One that makes you think of a 90s sitcom, minus any sort of physical abuse, as Alice is cold, often rude, to the boy, until his interest in her work, or that he has as an individual awakens something in Alice. Leaving her far from someone mushy, but definitely, a person shocked at her own ability to feel for a child stranger.
Would Watch Again? – One and Done
Rating: Positive (Worth Seeing)
“Summerland” feels like an unintentional comedy that hits you in multiple ventricles of the heart. For whether it is the love between Alice and Vera, Frank and Edie’s thing, or Alice and Frank warming up to one another, the film gets you one way or another.
Where To Watch
Ending Explained (Spoilers)
Vera leaves Alice, sometime in the late 1920s, maybe early 1930s, for she doesn’t seem ready to live the life of a secret lesbian, plus she wants kids. So off to London she goes, and we learn Frank is the son she always wanted. Hence why Alice ends up with the child. For the program of housing a child during the war was voluntary, and, as you can imagine, Alice would never sign up for such a thing. Rather, Vera volunteered her for it.
Which, of course, isn’t learned until after Frank’s father dies, and we’re led to assume Vera might have died as well. However, that ends up not being the case. Rather, somehow, Vera lived or simply wasn’t there when her and Frank’s home was bombed.

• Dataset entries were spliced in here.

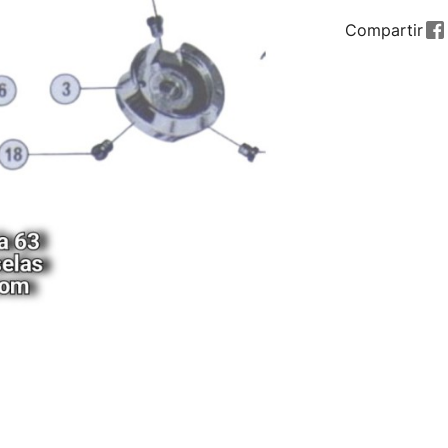
Compartir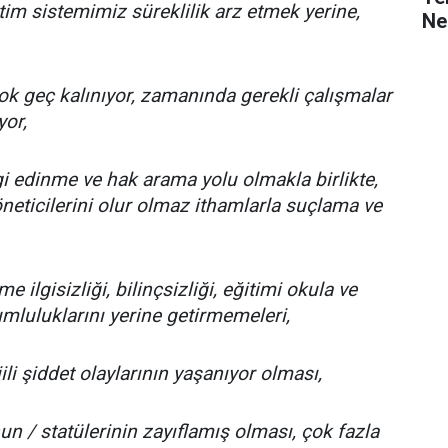
im sistemimiz süreklilik arz etmek yerine,
Ne
k geç kalınıyor, zamanında gerekli çalışmalar
yor,
i edinme ve hak arama yolu olmakla birlikte,
eticilerini olur olmaz ithamlarla suçlama ve
e ilgisizliği, bilinçsizliği, eğitimi okula ve
luluklarını yerine getirmemeleri,
li şiddet olaylarının yaşanıyor olması,
n / statülerinin zayıflamış olması, çok fazla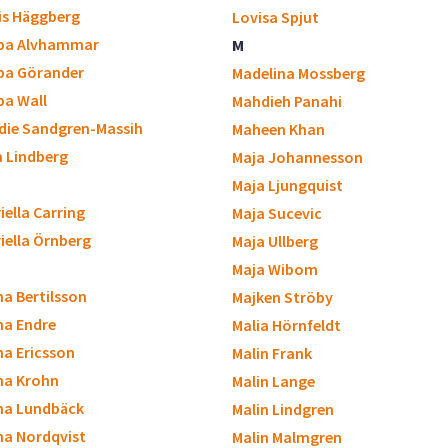
is Häggberg
Lovisa Spjut
ppa Alvhammar
M
ppa Görander
Madelina Mossberg
ppa Wall
Mahdieh Panahi
die Sandgren-Massih
Maheen Khan
a Lindberg
Maja Johannesson
Maja Ljungquist
iella Carring
Maja Sucevic
iella Örnberg
Maja Ullberg
Maja Wibom
a Bertilsson
Majken Ströby
a Endre
Malia Hörnfeldt
a Ericsson
Malin Frank
na Krohn
Malin Lange
na Lundbäck
Malin Lindgren
a Nordqvist
Malin Malmgren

Thus leading her to go to Alice’s house and since her arrival, she picks up where she and Alice left off and apparently raised Frank together.
It would be interesting to see and understand what a lesbian, interracial couple, raising a boy, went through from the 40s up until the film’s ending in 1975. Especially considering Alice lived in a small village where she already had a bad reputation and was considered a witch. Imagine what she, Vera, and Frank went through since there could be no lies about Vera being Alice’s sister or cousin who came to live with her.